When reporting a principal components analysis, always include at least these items:

• A description of any data culling or data transformations that were used prior to ordination. State these in the order that they were performed.
• Whether the PCA was based on a variance-covariance matrix (i.e., scale.=FALSE was used) or a correlation matrix (i.e., scale.=TRUE was used).
• A scree plot that shows the explained variance of each of the principal components and that illustrates the criteria used for selecting the number of principal components to be studied.
• A table of loadings that shows the loadings of all of the variables for each of the principal components that was studied. The table should highlight (e.g., with boldface) those loadings that are considered the most important for each principal component.
• One or more plots of sample scores that emphasizes the interpretation of the principal components, such as color-coding samples by an external variable. It may be useful to show the vectors corresponding to the loadings on these plots.
• PCA results can be complex, and it is important to remember the GEE principle in your writing, which stands for Generalize, Examples, Exceptions. Begin each paragraph with a generalization about the main pattern shown by the data. Next, provide examples that illustrate that pattern. Finally, cover the exceptions to the pattern last. For a PCA, you might begin with a paragraph on variance explained and the scree plot, followed by a paragraph on the loadings for PC1, then a paragraph for loadings on PC2, etc. These would then be followed by paragraphs on sample scores for each of the PCs, with one paragraph for each PC. If you do this in all your writing about data, not just PCA, it will be much easier for your readers to follow.

## Applications

PCA is useful in any situation where you have many variables that are correlated to some degree, and you would like to reduce the dimensionality, that is be able to use fewer variables.

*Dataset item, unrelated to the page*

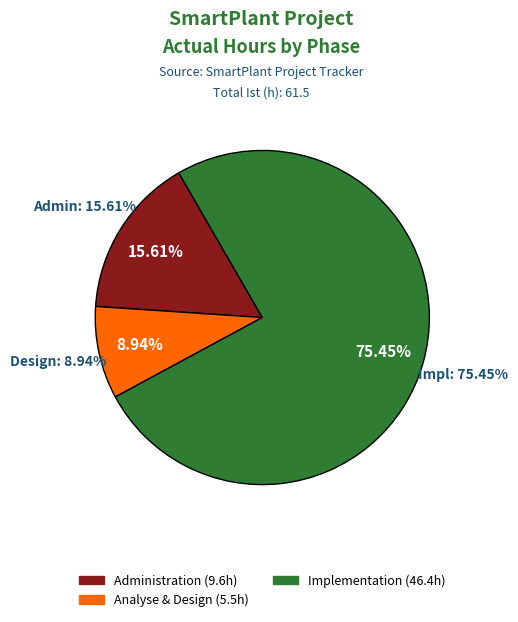

Does Implementation account for over 50% of the chart?

Yes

One common situation is in any multivariate data set, where reducing the dimensionality helps to identify patterns among the variables and to identify commonalities among the rows (or objects).

A second situation where this occurs is when you have many predictor variables in a regression and those variables show multicollinearity. One option is to remove variables, but if you have many variables, you may still be left with too many variables to make regression straightforward, given the multiple paths that are possible in backward elimination. A better option is to run a PCA on the predictor variables and use the first few PCs as the predictor variables in the regression. This removes the multicollinearity and makes the creation of a regression model simpler.

A third situation where this arises is when you have many time series from many geographic location, as is common in meteorology, oceanography, and geophysics, especially for the output of numerical models. PCA of this data can reduce the dimensionality of this data, making it much simpler to identify the important spatial and temporal patterns. This type of PCA is called an Empirical Orthogonal Function or EOF.

### Matrix operations

For the curious, it is straightforward to use matrix operations to perform a principal components analysis. Here's how.

## References

Legendre, P., and L. Legendre, 1998. Numerical Ecology. Elsevier: Amsterdam, 853 p.

Swan, A.R.H., and M. Sandilands, 1995. Introduction to Geological Data Analysis. Blackwell Science: Oxford, 446 p.